La Sagrada Familia
La Sagrada Familia

El oficio de incordiar

José Rafael Ruz Villamil (*)

La tradición cristiana ha privilegiado como fuentes del contexto familiar de Jesús de Nazaret los evangelios de la infancia —los dos primeros capítulos de los evangelios de Mateo y Lucas, respectivamente—. Estos textos no dejan de ser, de algún modo, complementarios a lo que viene a ser el cuerpo en sí de estos evangelios; y es que, siendo Marcos el más antiguo de los sinópticos y fuente de Lucas y Mateo, no conoce relato alguno referente a la infancia de Jesús, aunque guarda datos valiosísimos en relación con su vida familiar.

Es cierto que, según Mateo, Jesús —y su familia nuclear— se ve envuelto desde su nacimiento en un conflicto de índole política que lo lleva al exilio en Egipto para huir de los intereses del poder; y que, según Lucas, la familia de Jesús aparece como sometida al expolio de Roma en cuanto que se trasladan de Nazaret a Belén para cumplir el requisito de un censo en función de la recaudación de impuestos al servicio del Imperio. Con todo, Marcos viene a matizar la idea de familia nuclear del Galileo cuando recuerda, en su capítulo 3, una intentona familiar de acabar con el recién iniciado ministerio de Jesús: “Vuelve a casa. Se aglomera otra vez la muchedumbre de modo que no podían comer. Se enteraron sus parientes y fueron a hacerse cargo de él, pues decían: ‘Está fuera de sí’”.
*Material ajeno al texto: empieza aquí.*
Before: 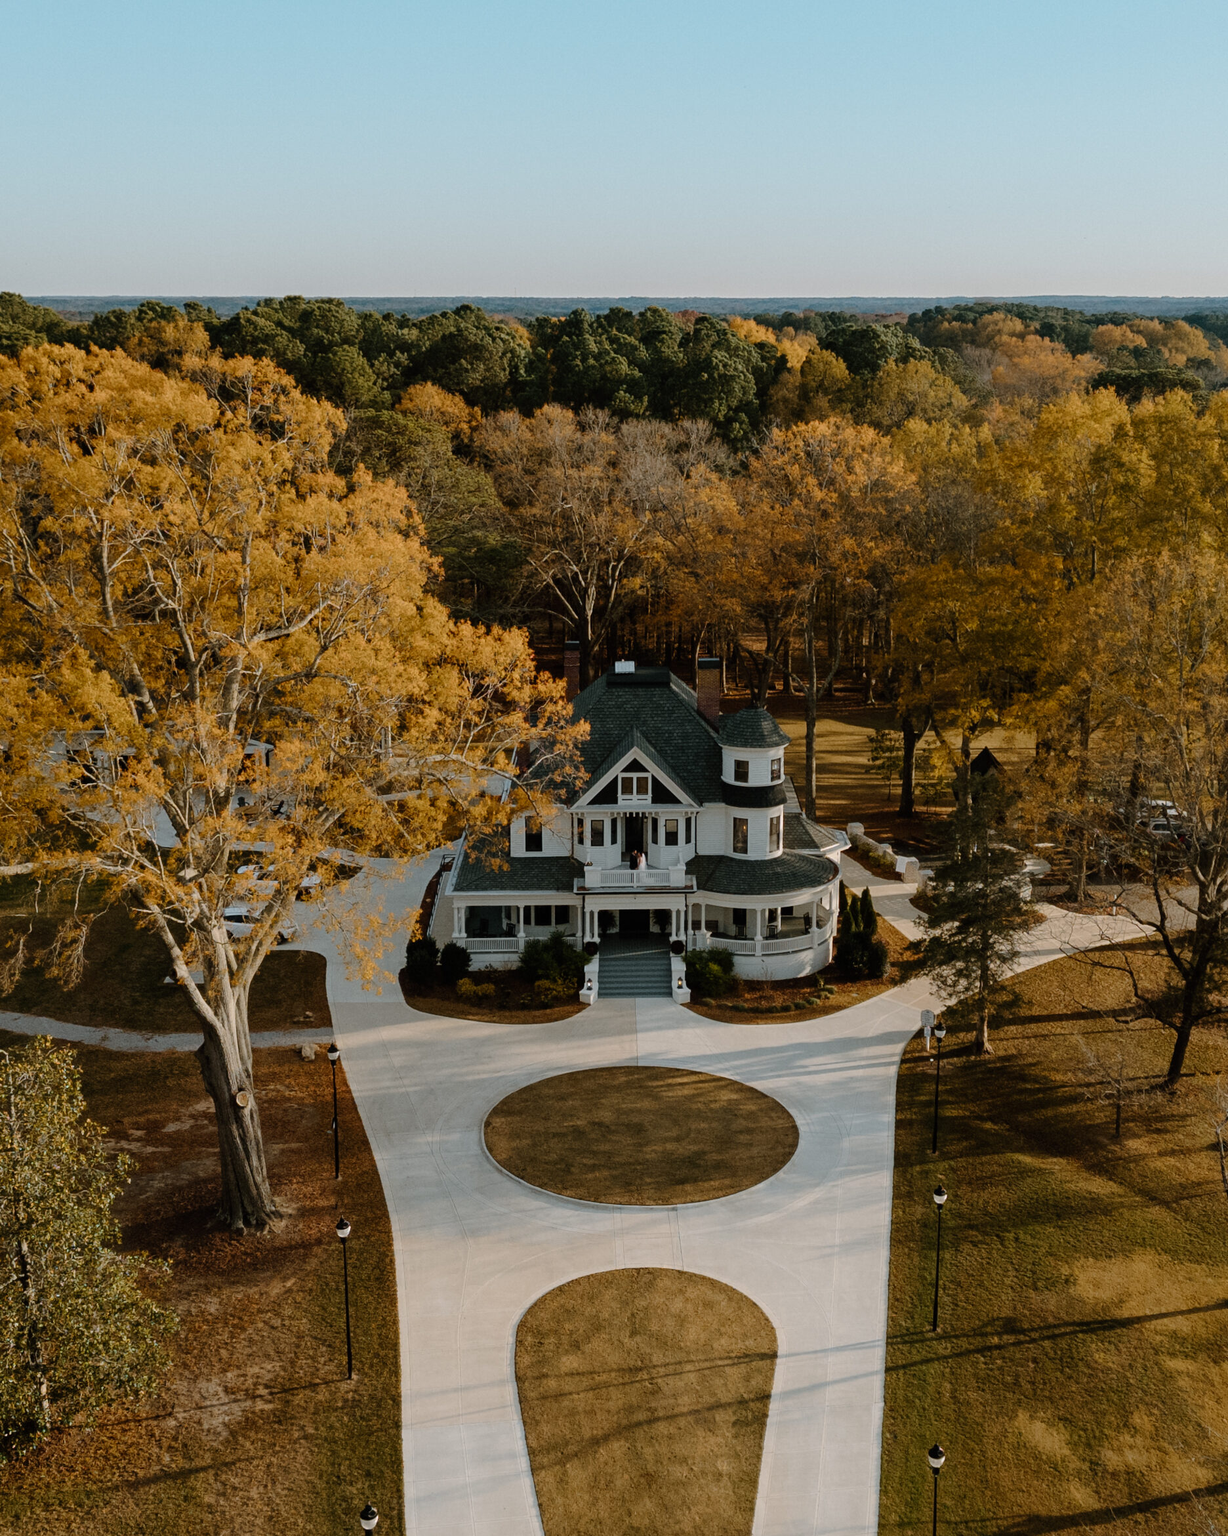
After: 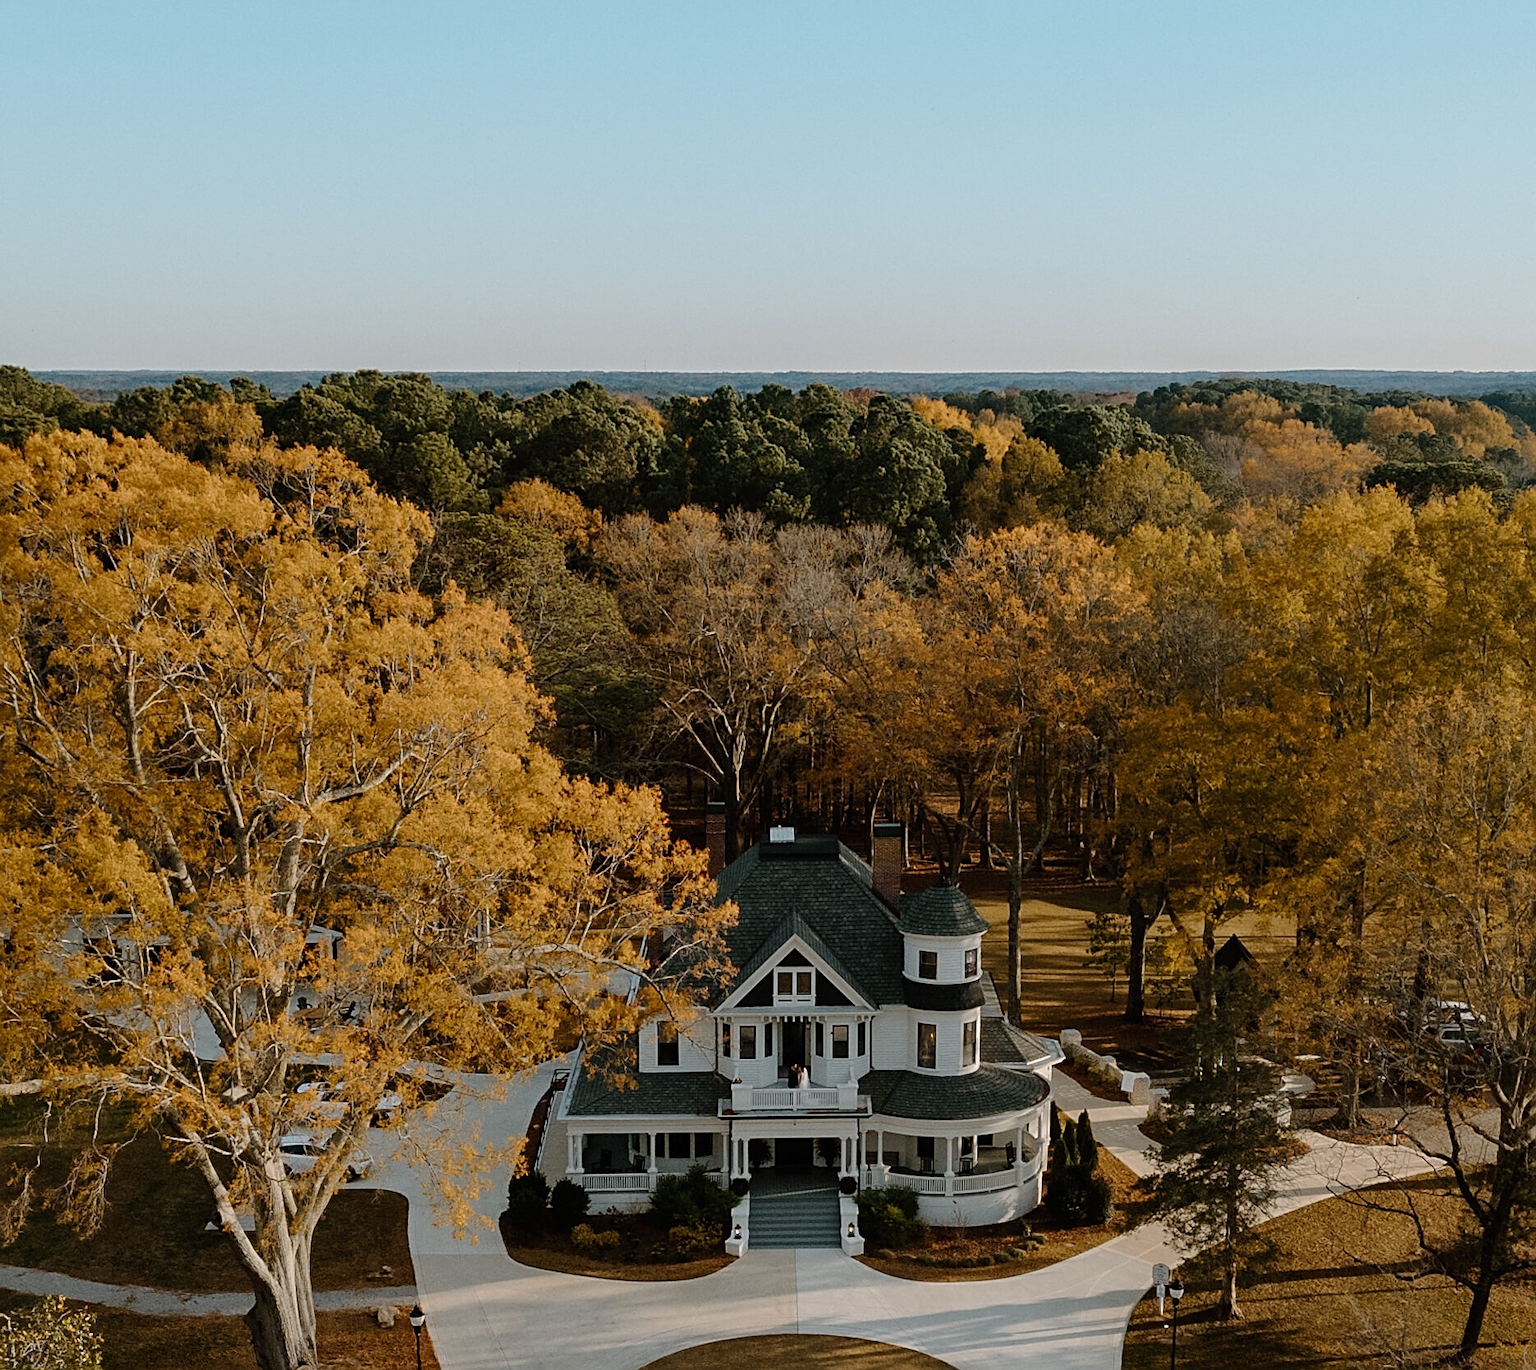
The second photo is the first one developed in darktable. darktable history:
sharpen: on, module defaults
crop: right 0%, bottom 28.663%
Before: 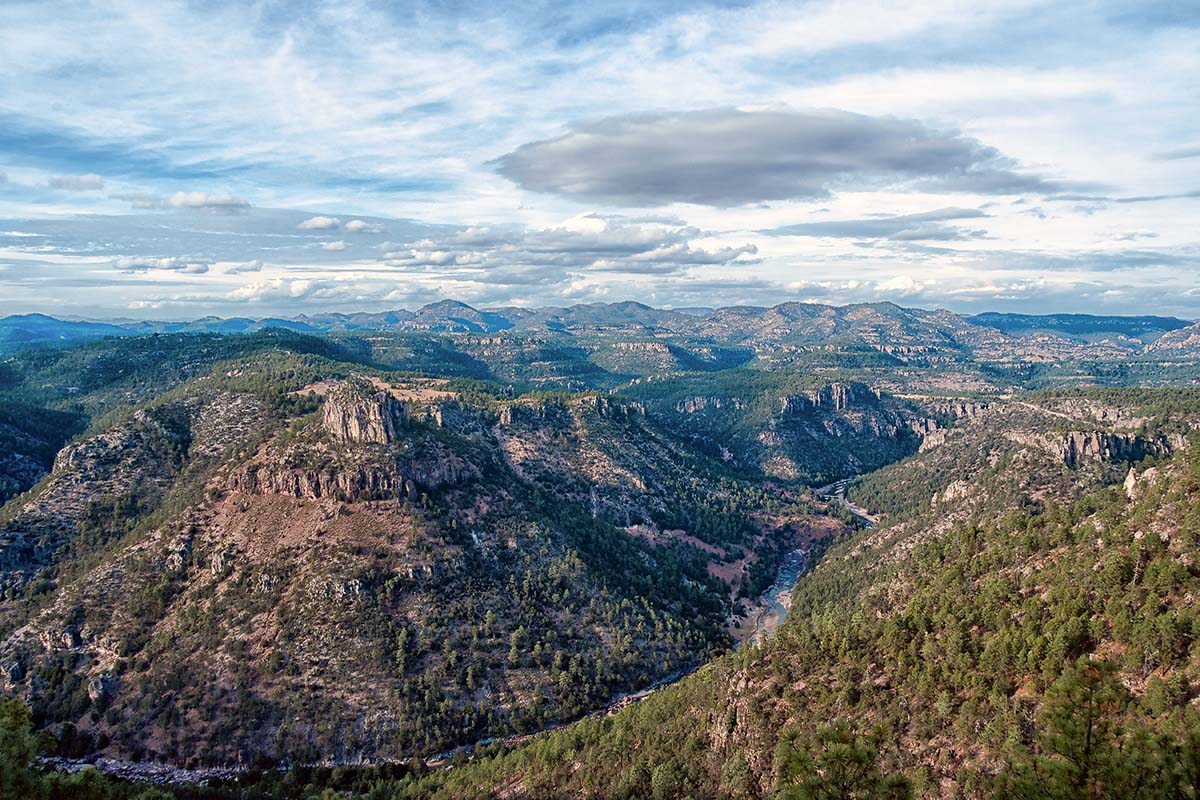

Y es que los parientes de Jesús no podían considéralo de otro modo: habría que estar loco para, desafiando el código de honor y vergüenza que rige las sociedades de entonces, cambiar de oficio en plena adultez y, correlativamente, abandonar la posición ya obtenida en el medio social: dejar lo que venía a ser el respetable y no mal remunerado trabajo de tékton —trabajador manual de la piedra, la madera, la construcción y más— por la vida de un predicador carismático itinerante —entendiendo por carismático a quien no pertenece ni está supeditado a institución religiosa alguna—, resulta ser una vergüenza que, dado el concepto entonces vigente de familia no sólo afecta a Jesús, sino a toda su parentela.

En este punto vale apuntar que todo indica que el contexto familiar de Jesús no es tanto nuclear —padre, madre e hijos— como extenso, o sea incluyente de varios grados de parentesco, mismos que se diluyen dado que las familias del medio rural de la Galilea del primer tercio del siglo I suelen vivir en casas compuestas de varias dependencias para cada una de las familias nucleares, construidas en torno a un patio común donde se comparte la cocina, el espacio para estar en el que los niños —todos— juegan y conviven como, literalmente, hermanos adquiriendo, de este modo, los derechos morales de un hermano consanguíneo. De ahí la autoridad que los parientes de Jesús pretenden tener en relación con él para, fracasado el primer intento de volverlo a la cordura, reincidir luego en una especie de chantaje con María, su madre, de por medio: “Llegan su madre y sus hermanos y, quedándose fuera, le envían a llamar. Estaba mucha gente sentada a su alrededor. Le dicen: ‘¡Oye!, tu madre, tus hermanos y tus hermanas están fuera y te buscan’. Él les responde: ‘¿Quién es mi madre y mis hermanos?’. Y mirando en torno a los que estaban sentados en corro, a su alrededor, dice: ‘Éstos son mi madre y mis hermanos. Quien cumpla la voluntad de Dios, ése es mi hermano, mi hermana y mi madre’”.

Es, pues, esta presión familiar lo que empuja al Galileo a optar por una familia subrogada —esto es, una familia alternativa y supletoria de aquélla biológica— que él mismo construye a partir de vínculos más fuertes que el mero parentesco: a partir de Jesús de Nazaret el nexo que une a los discípulos entre sí y con Maestro es —por encima del mismísimo vínculo familiar— la causa del Reino de Dios.

Quizá nunca se haya hablado y escrito tanto de la familia como ahora —particularmente por ancianos célibes por decisión propia—, con una cierta tendencia a someterla a ideales mistificados. Ante esto, una mirada atenta y crítica a la familia de Jesús de Nazaret bien puede resultar sugerentemente inspiradora en cuanto que en ésta se perciben las diferencias naturales de las individualidades, pero sobre todo las soluciones —radicales, a veces— a los conflictos: tal vez una causa común, como en el caso del Maestro, resulte más vinculante que los sentimientos, la sangre, el apellido o el patrimonio.— Mérida, Yucatán.